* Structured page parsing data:
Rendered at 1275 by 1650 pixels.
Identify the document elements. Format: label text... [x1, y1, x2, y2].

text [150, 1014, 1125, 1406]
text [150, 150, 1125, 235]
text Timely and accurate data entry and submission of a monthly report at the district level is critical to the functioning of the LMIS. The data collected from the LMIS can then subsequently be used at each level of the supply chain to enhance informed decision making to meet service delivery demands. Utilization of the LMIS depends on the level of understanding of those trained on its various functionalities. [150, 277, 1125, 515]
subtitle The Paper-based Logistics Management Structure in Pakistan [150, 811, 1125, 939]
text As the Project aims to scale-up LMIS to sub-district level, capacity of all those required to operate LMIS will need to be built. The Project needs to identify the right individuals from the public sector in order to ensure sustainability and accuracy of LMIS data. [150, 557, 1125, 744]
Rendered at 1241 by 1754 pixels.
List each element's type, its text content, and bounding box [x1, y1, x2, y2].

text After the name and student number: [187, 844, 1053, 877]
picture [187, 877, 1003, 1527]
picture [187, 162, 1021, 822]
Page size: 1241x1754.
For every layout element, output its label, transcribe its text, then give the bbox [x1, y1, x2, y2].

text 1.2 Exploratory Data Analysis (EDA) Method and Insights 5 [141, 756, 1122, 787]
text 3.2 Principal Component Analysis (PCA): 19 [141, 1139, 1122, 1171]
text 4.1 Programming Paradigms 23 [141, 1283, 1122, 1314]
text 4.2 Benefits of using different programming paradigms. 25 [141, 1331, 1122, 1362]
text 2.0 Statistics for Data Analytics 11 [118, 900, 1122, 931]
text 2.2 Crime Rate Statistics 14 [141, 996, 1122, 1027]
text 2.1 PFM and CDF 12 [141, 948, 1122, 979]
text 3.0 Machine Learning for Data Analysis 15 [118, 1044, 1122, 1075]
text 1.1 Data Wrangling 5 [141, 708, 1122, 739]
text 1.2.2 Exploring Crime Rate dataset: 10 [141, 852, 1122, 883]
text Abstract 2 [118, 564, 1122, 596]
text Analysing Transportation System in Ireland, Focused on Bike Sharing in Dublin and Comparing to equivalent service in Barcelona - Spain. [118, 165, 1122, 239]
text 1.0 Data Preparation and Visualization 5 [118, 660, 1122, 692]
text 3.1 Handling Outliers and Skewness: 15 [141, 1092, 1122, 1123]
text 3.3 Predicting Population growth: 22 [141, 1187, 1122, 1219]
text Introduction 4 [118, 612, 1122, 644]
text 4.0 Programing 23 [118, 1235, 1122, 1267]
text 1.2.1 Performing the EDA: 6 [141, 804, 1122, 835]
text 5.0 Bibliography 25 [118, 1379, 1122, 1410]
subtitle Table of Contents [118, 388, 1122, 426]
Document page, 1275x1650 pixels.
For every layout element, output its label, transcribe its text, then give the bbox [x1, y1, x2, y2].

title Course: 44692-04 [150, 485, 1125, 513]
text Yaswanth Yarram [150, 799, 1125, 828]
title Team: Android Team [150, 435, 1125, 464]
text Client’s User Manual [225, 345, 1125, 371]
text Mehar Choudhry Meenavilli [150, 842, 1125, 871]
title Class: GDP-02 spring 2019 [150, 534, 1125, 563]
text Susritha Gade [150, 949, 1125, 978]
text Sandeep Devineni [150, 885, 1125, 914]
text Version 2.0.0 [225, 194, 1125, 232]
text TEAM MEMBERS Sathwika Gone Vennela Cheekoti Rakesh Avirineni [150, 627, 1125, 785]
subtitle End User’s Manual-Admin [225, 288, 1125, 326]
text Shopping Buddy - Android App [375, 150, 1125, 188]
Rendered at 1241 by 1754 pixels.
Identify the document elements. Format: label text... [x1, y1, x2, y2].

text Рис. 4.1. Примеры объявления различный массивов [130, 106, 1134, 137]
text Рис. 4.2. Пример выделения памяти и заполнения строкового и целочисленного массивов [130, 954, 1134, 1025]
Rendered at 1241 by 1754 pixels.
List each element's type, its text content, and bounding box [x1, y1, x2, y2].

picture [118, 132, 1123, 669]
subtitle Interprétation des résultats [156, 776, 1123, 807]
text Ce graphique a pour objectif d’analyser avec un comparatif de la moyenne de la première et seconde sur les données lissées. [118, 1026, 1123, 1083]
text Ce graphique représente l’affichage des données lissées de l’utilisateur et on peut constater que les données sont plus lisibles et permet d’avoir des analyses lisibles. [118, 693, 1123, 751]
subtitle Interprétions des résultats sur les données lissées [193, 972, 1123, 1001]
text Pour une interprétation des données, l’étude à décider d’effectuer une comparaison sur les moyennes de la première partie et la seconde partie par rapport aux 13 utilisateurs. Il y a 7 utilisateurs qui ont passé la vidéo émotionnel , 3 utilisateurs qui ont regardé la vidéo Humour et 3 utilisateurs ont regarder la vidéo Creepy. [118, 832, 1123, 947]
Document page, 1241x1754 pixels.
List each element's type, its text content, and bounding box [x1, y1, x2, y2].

* Task directions: The task calls for each record to be returned verbatim.

* Solved problem:
Rendered at 1275 by 1650 pixels.
Identify the document elements. Format: label text... [x1, y1, x2, y2].

text [150, 1014, 1125, 1406]
text [150, 150, 1125, 235]
text Timely and accurate data entry and submission of a monthly report at the district level is critical to the functioning of the LMIS. The data collected from the LMIS can then subsequently be used at each level of the supply chain to enhance informed decision making to meet service delivery demands. Utilization of the LMIS depends on the level of understanding of those trained on its various functionalities. [150, 277, 1125, 515]
subtitle The Paper-based Logistics Management Structure in Pakistan [150, 811, 1125, 939]
text As the Project aims to scale-up LMIS to sub-district level, capacity of all those required to operate LMIS will need to be built. The Project needs to identify the right individuals from the public sector in order to ensure sustainability and accuracy of LMIS data. [150, 557, 1125, 744]
Rendered at 1241 by 1754 pixels.
List each element's type, its text content, and bounding box [x1, y1, x2, y2].

text After the name and student number: [187, 844, 1053, 877]
picture [187, 877, 1003, 1527]
picture [187, 162, 1021, 822]
Page size: 1241x1754.
For every layout element, output its label, transcribe its text, then give the bbox [x1, y1, x2, y2].

text 1.2 Exploratory Data Analysis (EDA) Method and Insights 5 [141, 756, 1122, 787]
text 3.2 Principal Component Analysis (PCA): 19 [141, 1139, 1122, 1171]
text 4.1 Programming Paradigms 23 [141, 1283, 1122, 1314]
text 4.2 Benefits of using different programming paradigms. 25 [141, 1331, 1122, 1362]
text 2.0 Statistics for Data Analytics 11 [118, 900, 1122, 931]
text 2.2 Crime Rate Statistics 14 [141, 996, 1122, 1027]
text 2.1 PFM and CDF 12 [141, 948, 1122, 979]
text 3.0 Machine Learning for Data Analysis 15 [118, 1044, 1122, 1075]
text 1.1 Data Wrangling 5 [141, 708, 1122, 739]
text 1.2.2 Exploring Crime Rate dataset: 10 [141, 852, 1122, 883]
text Abstract 2 [118, 564, 1122, 596]
text Analysing Transportation System in Ireland, Focused on Bike Sharing in Dublin and Comparing to equivalent service in Barcelona - Spain. [118, 165, 1122, 239]
text 1.0 Data Preparation and Visualization 5 [118, 660, 1122, 692]
text 3.1 Handling Outliers and Skewness: 15 [141, 1092, 1122, 1123]
text 3.3 Predicting Population growth: 22 [141, 1187, 1122, 1219]
text Introduction 4 [118, 612, 1122, 644]
text 4.0 Programing 23 [118, 1235, 1122, 1267]
text 1.2.1 Performing the EDA: 6 [141, 804, 1122, 835]
text 5.0 Bibliography 25 [118, 1379, 1122, 1410]
subtitle Table of Contents [118, 388, 1122, 426]
Document page, 1275x1650 pixels.
For every layout element, output its label, transcribe its text, then give the bbox [x1, y1, x2, y2].

title Course: 44692-04 [150, 485, 1125, 513]
text Yaswanth Yarram [150, 799, 1125, 828]
title Team: Android Team [150, 435, 1125, 464]
text Client’s User Manual [225, 345, 1125, 371]
text Mehar Choudhry Meenavilli [150, 842, 1125, 871]
title Class: GDP-02 spring 2019 [150, 534, 1125, 563]
text Susritha Gade [150, 949, 1125, 978]
text Sandeep Devineni [150, 885, 1125, 914]
text Version 2.0.0 [225, 194, 1125, 232]
text TEAM MEMBERS Sathwika Gone Vennela Cheekoti Rakesh Avirineni [150, 627, 1125, 785]
subtitle End User’s Manual-Admin [225, 288, 1125, 326]
text Shopping Buddy - Android App [375, 150, 1125, 188]
Rendered at 1241 by 1754 pixels.
Identify the document elements. Format: label text... [x1, y1, x2, y2].

text Рис. 4.1. Примеры объявления различный массивов [130, 106, 1134, 137]
text Рис. 4.2. Пример выделения памяти и заполнения строкового и целочисленного массивов [130, 954, 1134, 1025]
Rendered at 1241 by 1754 pixels.
List each element's type, its text content, and bounding box [x1, y1, x2, y2].

picture [118, 132, 1123, 669]
subtitle Interprétation des résultats [156, 776, 1123, 807]
text Ce graphique a pour objectif d’analyser avec un comparatif de la moyenne de la première et seconde sur les données lissées. [118, 1026, 1123, 1083]
text Ce graphique représente l’affichage des données lissées de l’utilisateur et on peut constater que les données sont plus lisibles et permet d’avoir des analyses lisibles. [118, 693, 1123, 751]
subtitle Interprétions des résultats sur les données lissées [193, 972, 1123, 1001]
text Pour une interprétation des données, l’étude à décider d’effectuer une comparaison sur les moyennes de la première partie et la seconde partie par rapport aux 13 utilisateurs. Il y a 7 utilisateurs qui ont passé la vidéo émotionnel , 3 utilisateurs qui ont regardé la vidéo Humour et 3 utilisateurs ont regarder la vidéo Creepy. [118, 832, 1123, 947]
Document page, 1241x1754 pixels.
List each element's type, its text content, and bounding box [x1, y1, x2, y2].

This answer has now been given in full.